The silhouette is scaled to fill the display, so tiny Luxembourg and massive Russia can look the same size on screen. Don't let that trip you up. Focus on the shape's proportions, coastline quirks, and border angles instead. A country's outline tells you what it is; its screen size tells you nothing.

Triangulate with Two Guesses

The fastest path to the answer is triangulation. After two guesses, draw an imaginary line from each using the arrow directions, and see where they cross. That intersection is probably pretty close to the target. Get comfortable doing this mentally and you'll regularly solve puzzles in three or four guesses.

Know Your Neighbours

Once proximity goes above 80%, you almost certainly need a country that shares a border with your last guess. This is where mental maps of 'who touches who' really pay off. Spend some time on our Countries page exploring border relationships - it's the single biggest skill jump for intermediate players.
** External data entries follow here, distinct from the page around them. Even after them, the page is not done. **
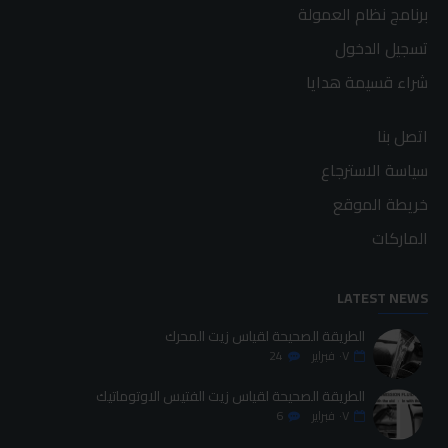
برنامج نظام العمولة
تسجيل الدخول
شراء قسيمة هدايا
اتصل بنا
سياسة الاسترجاع
خريطة الموقع
الماركات
LATEST NEWS
الطريقة الصحيحة لقياس زيت المحرك
٠٧
فبراير
24
الطريقة الصحيحة لقياس زيت الفتيس الاوتوماتيك
٠٧
فبراير
6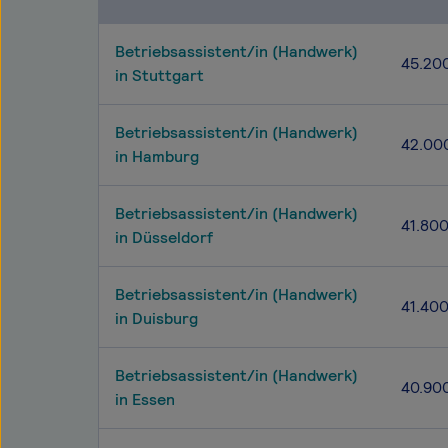
Betriebsassistent/in (Handwerk)
45.20
in Stuttgart
Betriebsassistent/in (Handwerk)
42.00
in Hamburg
Betriebsassistent/in (Handwerk)
41.80
in Düsseldorf
Betriebsassistent/in (Handwerk)
41.40
in Duisburg
Betriebsassistent/in (Handwerk)
40.90
in Essen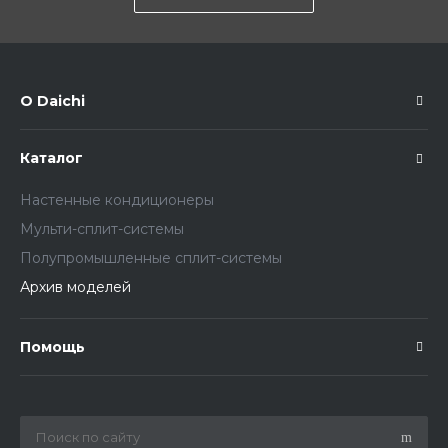
О Daichi
Каталог
Настенные кондиционеры
Мульти-сплит-системы
Полупромышленные сплит-системы
Архив моделей
Помощь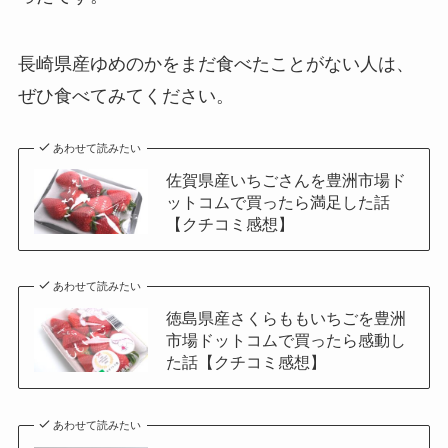
長崎県産ゆめのかをまだ食べたことがない人は、
ぜひ食べてみてください。
あわせて読みたい
佐賀県産いちごさんを豊洲市場ド
ットコムで買ったら満足した話
【クチコミ感想】
あわせて読みたい
徳島県産さくらももいちごを豊洲
市場ドットコムで買ったら感動し
た話【クチコミ感想】
あわせて読みたい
← Play WorldleExplore All Countries →

Frequently Asked Questions

How many guesses do I get in Worldle?
Six per puzzle. Each guess gives you a distance, direction arrow, and proximity percentage so you can zero in on the answer.
When does a new Worldle puzzle appear?
Midnight UTC, every day. Everyone on the planet gets the same country, so you can compare notes (or compete) with friends in different time zones.
Can I play Worldle on my phone?
Absolutely - it's built to work in any modern browser, phone or desktop. No app store involved, just open worldle91.com and go.
What do the proximity percentages mean?
It's a closeness score from 0% to 100%. Hit 100% and you've got it. Above 80% usually means a neighbouring country. Between 40-80% you're in the right region. Below 20% and you're way off. The number comes from the straight-line distance between country centres.
Is Worldle the same as Wordle?
Nope - same daily-puzzle DNA, totally different game. Wordle is about words; Worldle is about geography. You're guessing countries from silhouettes here, not five-letter words.
How can I get better at Worldle?
Play every day (streaks help build muscle memory), browse the Countries page to get familiar with outlines, and always read all three clues together - not just one. The tips section above has more specific strategies. Most people see a real jump in skill after about two weeks of daily play.